There were questions that I couldn’t answer. Was I gay now or was I considered bisexual?
I found myself looking at the descriptions of each letter represented by the gay community – LGBTQ. When I researched this it didn’t really make much sense still. I wasn’t any of these descriptions. What I am is apparently a Pansexual, meaning I like who I like. Whomever I have a pull towards is not limited to a person’s gender.
As I’ve gotten older I’ve truly realised the importance of being true to self, and that it really isn’t the end of the world to have a feeling towards someone of the same sex, someone that is a transvestite, or identifies differently. We’re all human. We all have feelings, and just because someone’s sexual preference may not align with yours doesn’t make them less human. Love is love.”
Right to love
Marriage equality is not about same-sex couples wanting to stand in front of an altar to say ‘I do’, although those of faith may well wish to do so. It is not about creating a legal basis for forcing churches to conduct marriage ceremonies against their beliefs; Britain’s approach has been to create civil and religious marriage. It is not about saying one group’s rights are more important than another group’s. Similarly, marriage does not belong to religion. As a word, as a concept, its roots are far older than most of the ones we still practice, as is homosexuality. Through hundreds of thousands of years the world has not ended because two men, or two women, loved each other. Faith should be a personal matter, between a man, woman, or those of alternative gender, and their god. Too often it has been used as a justification for subjugation, and things far worse than denying two people the right to be happy.
And that is ultimately what it comes down to; happiness, sadness, for better or worse, in sickness and in health – the right to experience life in all its forms with those you love most. A ceremony does not have to be religious in nature, many straight couples today don’t want to get married in a church, but they do want to be able to declare that love in front of family and friends.
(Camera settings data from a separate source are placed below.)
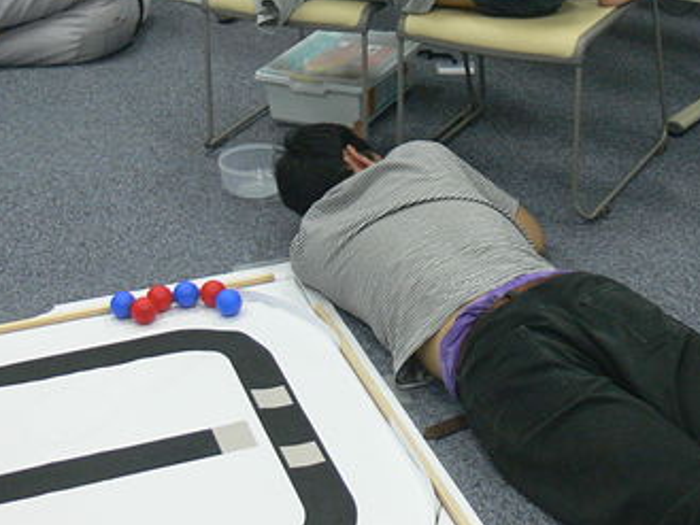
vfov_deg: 21.0
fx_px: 1376
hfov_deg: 28.3
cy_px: 19
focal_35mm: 68
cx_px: 494
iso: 200
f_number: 2.8
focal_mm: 7.5
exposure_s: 1/30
But beyond love, beyond the joy of committing yourself to someone, there is the right to be consider human, not matter what. And if you are denied legal rights and protections that others have, you are deemed by them to be less than human. History has shown us what happens in this instance.
Mildred Loving knows something of the fight for equality, this is what she said in 2007, on the 40thanniversary of her famous court case: “…..I am proud that Richard’s and my name is on a court case that can help reinforce the love, the commitment, the fairness and the family that so many people, black or white, young or old, gay or straight, seek in life. I support the freedom to marry for all. That’s what Loving, and loving, are all about.”